Create a heatmap that can be additionally clustered with seaborn. CARE: the class_col_order and class_row parameters are not properly tested.

Parameters:
  • columns – List of the columns, should be present in the plot_df.

  • row_column – Column with which rows should be taken, set to ‘index’ to take the df.index.

  • class_col – Add a column into the plot with a categorical value that will be coloured and gets a separate colourbar.

  • class_col_colour – Allows a list that will be taken iteratively, or a dict with {label: colour}.

  • class_row – Same as class_col but add a row instead.

  • annot_cols – Dictionary {col: other-col} to add text into the entries from col taken from other_col.

  • y_dendro – Whether to plot the dendrogram on y.

  • x_dendro – Whether to plot the dendrogram on x.

  • column_labels – List that will replace the names from columns if given.

  • row_cluster – Whether to cluster the rows.

  • col_cluster – Whether co cluster the columns.

  • centre – Centre for the colormap, e.g. 0 for bwr.

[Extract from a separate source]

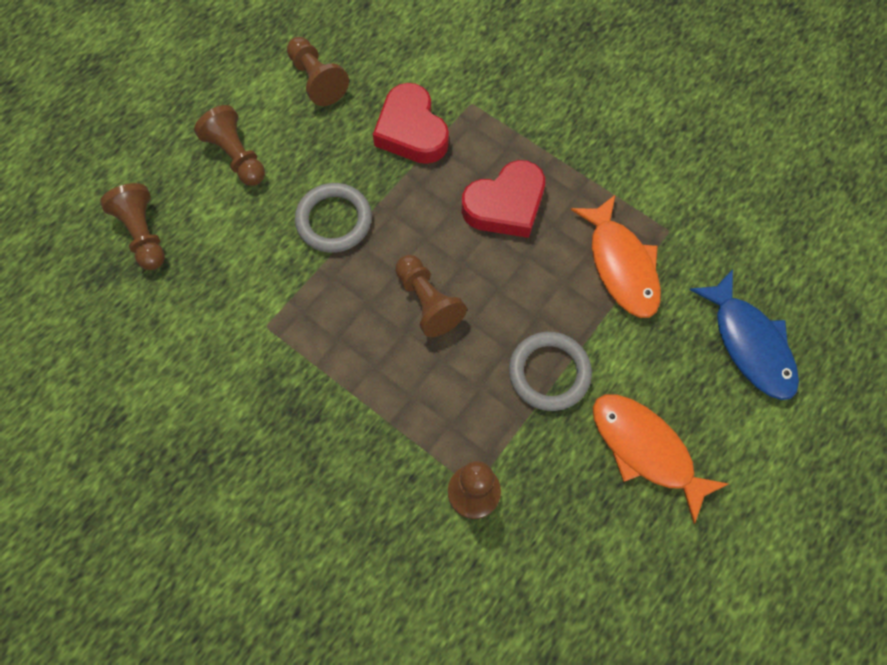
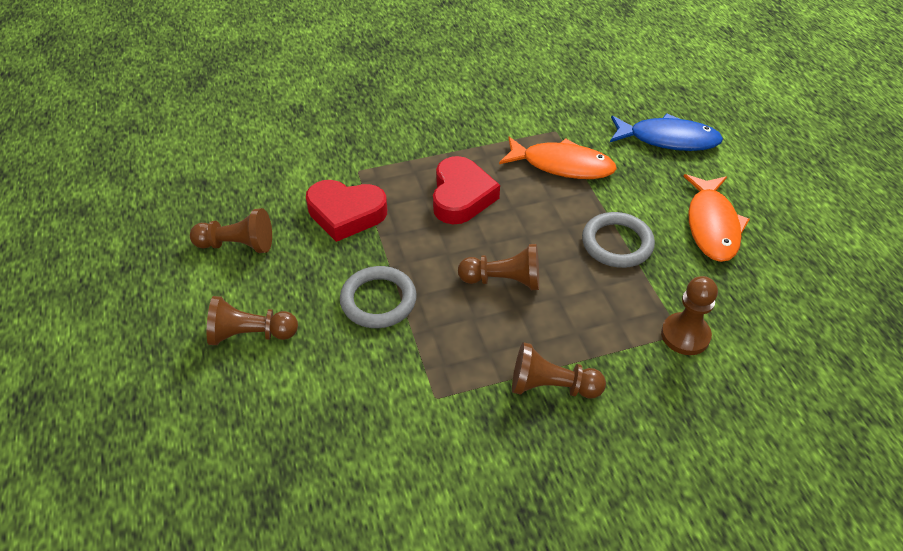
camera: 55 degrees left, 20 degrees down
(143, 234) = (257, 446): brown pawn -> brown pawn (551, 386)
(646, 450) = (712, 225): orange fish -> orange fish turned 75 degrees counterclockwise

  • mask – Must match the dimensions of the plot_df. If given will not show data where entries are True.

  • metric – Metric for clustering for the scipy function, see https://docs.scipy.org/doc/scipy/reference/generated/scipy.spatial.distance.pdist.html#scipy.spatial.distance.pdist.

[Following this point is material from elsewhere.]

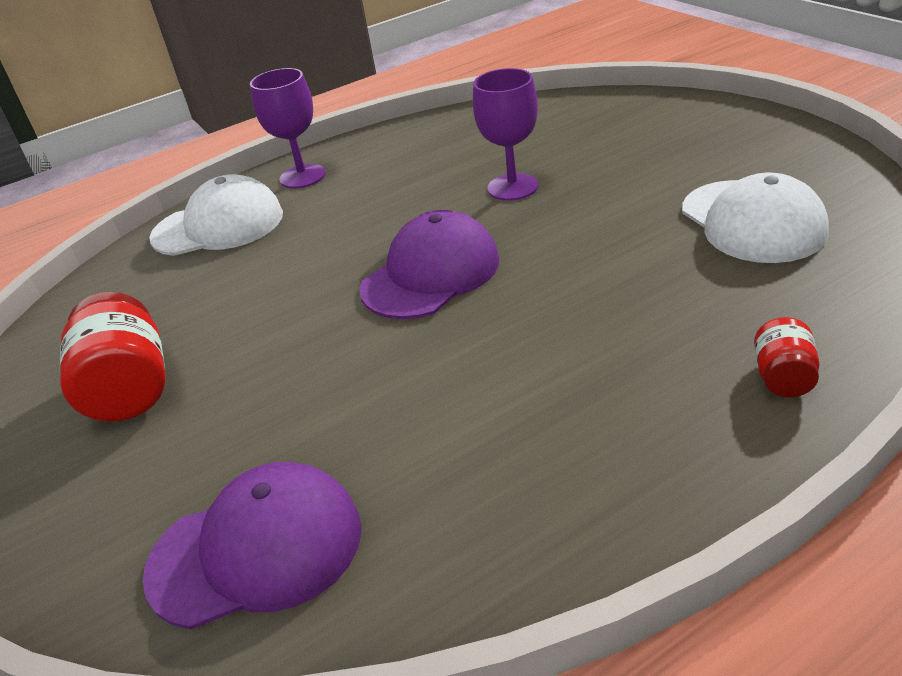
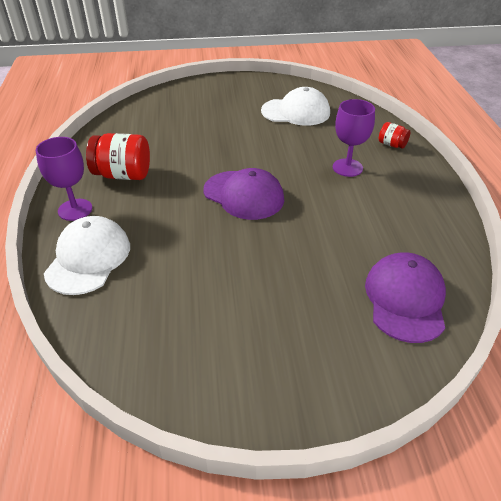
camera: 70 degrees left, 5 degrees up
(130, 389) = (241, 330): red jar -> red jar (123, 175)
(431, 274) = (243, 195): purple cap -> purple cap turned 150 degrees clockwise
(512, 187) = (194, 149): purple goblet -> purple goblet (347, 167)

  • z_score – Whether to do z-score normalization before clustering. If None won’t do z-scoring, otherwise takes 0 or 1 for the axis along which the normalization should be done.

# Let's cluster some penguins based on their measured features, after removing entries with NAs.
non_na_penguins = penguin_df[~penguin_df.isna().values.any(axis=1)]
# Once with the original values and once with z-scoring the columns (flag takes None or the axis).
# The row names will be the index numbers, which are not meaningful here, but suffices for illustration.
for do_z in [None, 0]:
    cmap = 'mako' if do_z is None else 'bwr'
    centre = None if do_z is None else 0
    Heatmaps.clustermap(non_na_penguins, columns=['bill_length_mm', 'bill_depth_mm', 'flipper_length_mm'],
                        row_column='index', z_score=do_z, centre=centre, cbar_label='mm', class_col='species',
                        title="Clustered penguins", plot_out=out_dir+"Penguins_"+str(do_z)+'ZScore', cmap=cmap,
                        x_size=8, y_size=10, row_cluster=True, col_cluster=True, formats=['png'])

clustermap1 clustermap2